Send a New Year message to MSF doctor Precious Mudama
At the start of 2021, MSF doctor Precious Mudama is working as a research medical doctor in Abakaliki, southeast Nigeria. We asked Precious what it's like to work for MSF in a year gripped by the coronavirus pandemic and how he intended to spend Christmas.
Can you tell us more about where are you working with MSF?
I work in the Integrated Lassa Fever Project in Abakaliki, Ebonyi state, Nigeria. I am a research medical doctor and also a Lassa fever, yellow fever, and now COVID-19 case manager with MSF.
Lassa fever is a viral haemorrhagic fever. While most people who have the virus don’t have any symptoms, for about 20 percent it can be much more serious, particularly for pregnant women.

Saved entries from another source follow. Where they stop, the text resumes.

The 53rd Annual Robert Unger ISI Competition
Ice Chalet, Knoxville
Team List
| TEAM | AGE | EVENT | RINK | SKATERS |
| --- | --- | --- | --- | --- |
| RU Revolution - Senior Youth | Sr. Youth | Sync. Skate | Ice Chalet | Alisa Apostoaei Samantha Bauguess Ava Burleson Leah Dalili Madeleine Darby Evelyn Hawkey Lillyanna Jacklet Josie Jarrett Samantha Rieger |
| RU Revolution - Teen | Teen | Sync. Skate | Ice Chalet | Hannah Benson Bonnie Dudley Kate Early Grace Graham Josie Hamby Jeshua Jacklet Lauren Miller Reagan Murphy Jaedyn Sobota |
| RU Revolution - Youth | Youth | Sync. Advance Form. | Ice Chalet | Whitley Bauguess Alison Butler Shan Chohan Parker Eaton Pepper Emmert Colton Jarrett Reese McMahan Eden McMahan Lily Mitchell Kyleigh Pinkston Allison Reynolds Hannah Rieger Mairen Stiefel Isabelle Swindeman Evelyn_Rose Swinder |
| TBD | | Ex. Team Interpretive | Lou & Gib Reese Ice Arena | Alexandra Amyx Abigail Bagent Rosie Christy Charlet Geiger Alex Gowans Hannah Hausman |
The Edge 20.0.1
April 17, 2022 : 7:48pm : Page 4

About 15 percent of patients hospitalised with Lassa go on to die from the disease and its complications.
My job involves working with the team to reduce the number of people who become infected with the disease, and to improve the outcomes for people who test positive for it.

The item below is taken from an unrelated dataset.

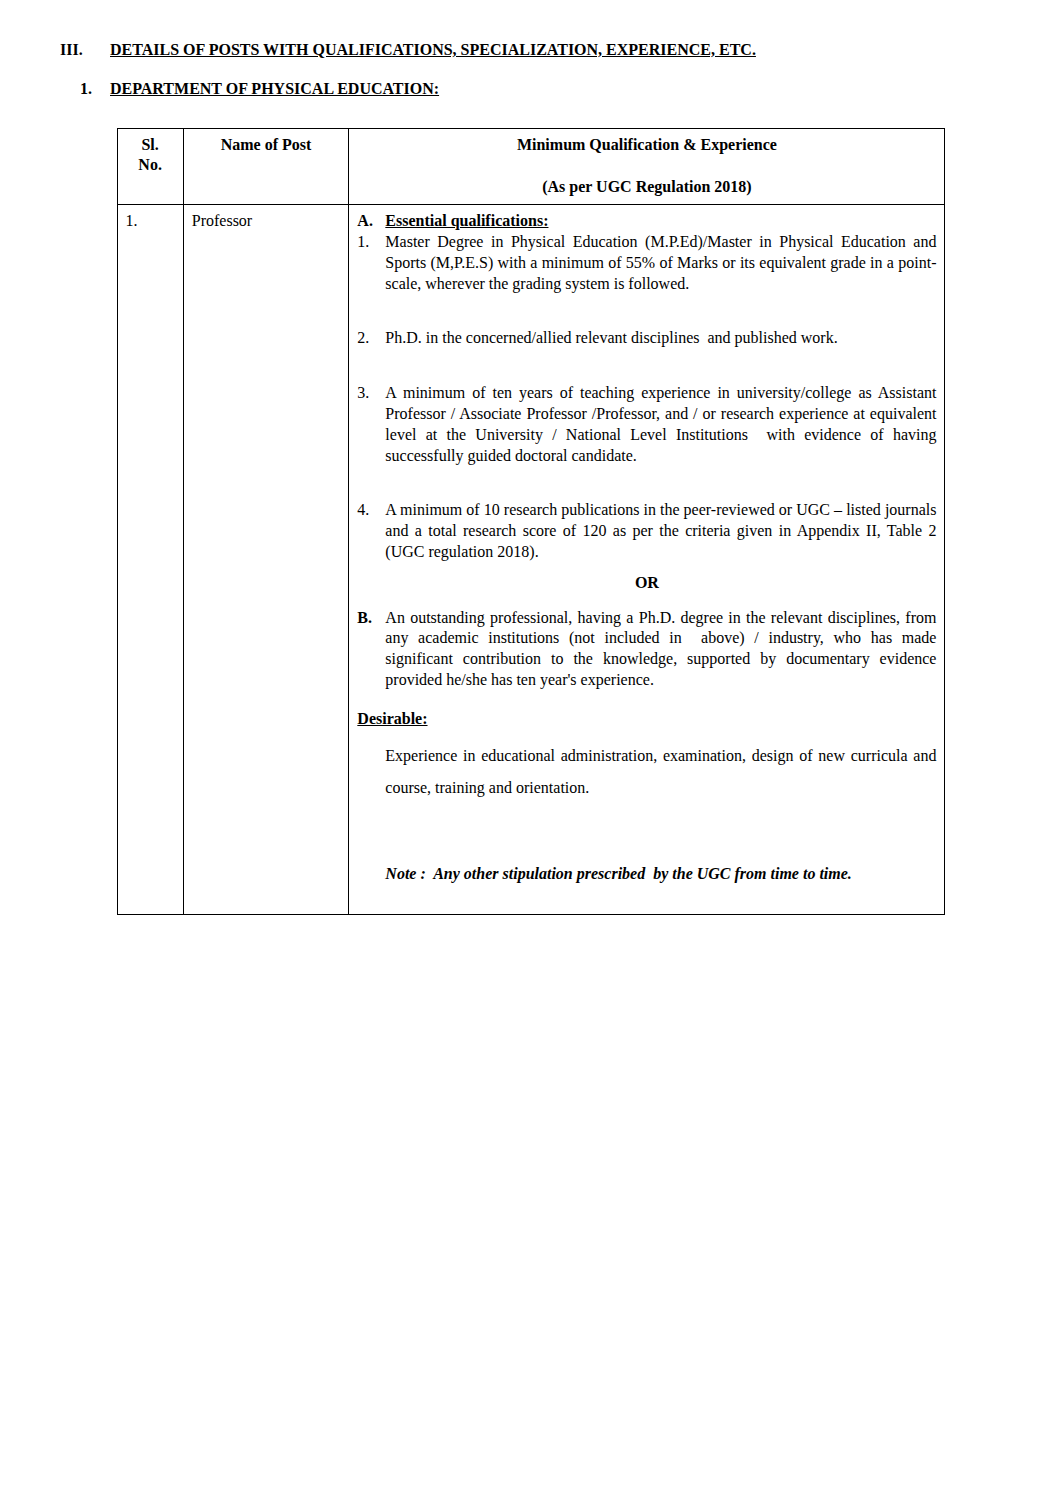III. DETAILS OF POSTS WITH QUALIFICATIONS, SPECIALIZATION, EXPERIENCE, ETC.
1. DEPARTMENT OF PHYSICAL EDUCATION:
| Sl. No. | Name of Post | Minimum Qualification & Experience (As per UGC Regulation 2018) |
| --- | --- | --- |
| 1. | Professor | A. Essential qualifications: 1. Master Degree in Physical Education (M.P.Ed)/Master in Physical Education and Sports (M,P.E.S) with a minimum of 55% of Marks or its equivalent grade in a point-scale, wherever the grading system is followed. 2. Ph.D. in the concerned/allied relevant disciplines and published work. 3. A minimum of ten years of teaching experience in university/college as Assistant Professor / Associate Professor /Professor, and / or research experience at equivalent level at the University / National Level Institutions with evidence of having successfully guided doctoral candidate. 4. A minimum of 10 research publications in the peer-reviewed or UGC – listed journals and a total research score of 120 as per the criteria given in Appendix II, Table 2 (UGC regulation 2018). OR B. An outstanding professional, having a Ph.D. degree in the relevant disciplines, from any academic institutions (not included in above) / industry, who has made significant contribution to the knowledge, supported by documentary evidence provided he/she has ten year's experience. Desirable: Experience in educational administration, examination, design of new curricula and course, training and orientation. Note : Any other stipulation prescribed by the UGC from time to time . |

Our project is the only centre for management of Lassa fever in the region.
It serves all residents in Ebonyi state, and surrounding south-eastern states of Nigeria, irrespective of race, gender, ethno-religious and socio-political inclinations.
Why is it important that your work continues during the pandemic?
Lassa fever hasn’t gone away because of the COVID-19 pandemic. And the pandemic has made some healthcare workers more vulnerable to Lassa: staff are under strain and important supplies like PPE are in high demand. Sometimes it’s difficult to get to people who need them because of lockdown restrictions.
So not only have we been continuing our work to raise awareness in the community, train staff and ensure high quality care for Lassa fever, we’ve also been using our experience of managing infectious diseases in this region to help combat COVID-19 too.
For example, we’ve created harmonised triage forms, to help healthcare staff faced with the dilemma of deciding whether someone might have Lassa or COVID-19. Getting this right is important, as the early phases of the two diseases in particular have very similar symptoms.
Work like this has helped to ensure that not only do patients get the right treatment, but hospital-acquired cases of both Lassa and COVID-19 among healthcare workers are prevented in the region – one of the key goals of our project.
Given the limited healthcare workers in the region, protecting them is vital to the health of the community here.
Having achieved these gains, our role is now to support healthcare teams to implement and adhere strictly to the guidelines, using targeted health promotion messages, while continuing our case management and infection prevention control support/capacity building of the local healthcare workforce.
We’re working around the clock to ensure we consolidate everything we’ve achieved for Lassa fever, while still tackling the covid pandemic.
How do you usually celebrate Christmas? What will you be doing in 2020?
I will be celebrating Christmas in the field this year, contributing to clinical research, case management of Lassa fever and preparing the local healthcare workforce for the next Lassa fever peak season which starts just after the Christmas celebrations.
Previously, I celebrated Christmas with my family, with occasional holidays to resorts and carnivals.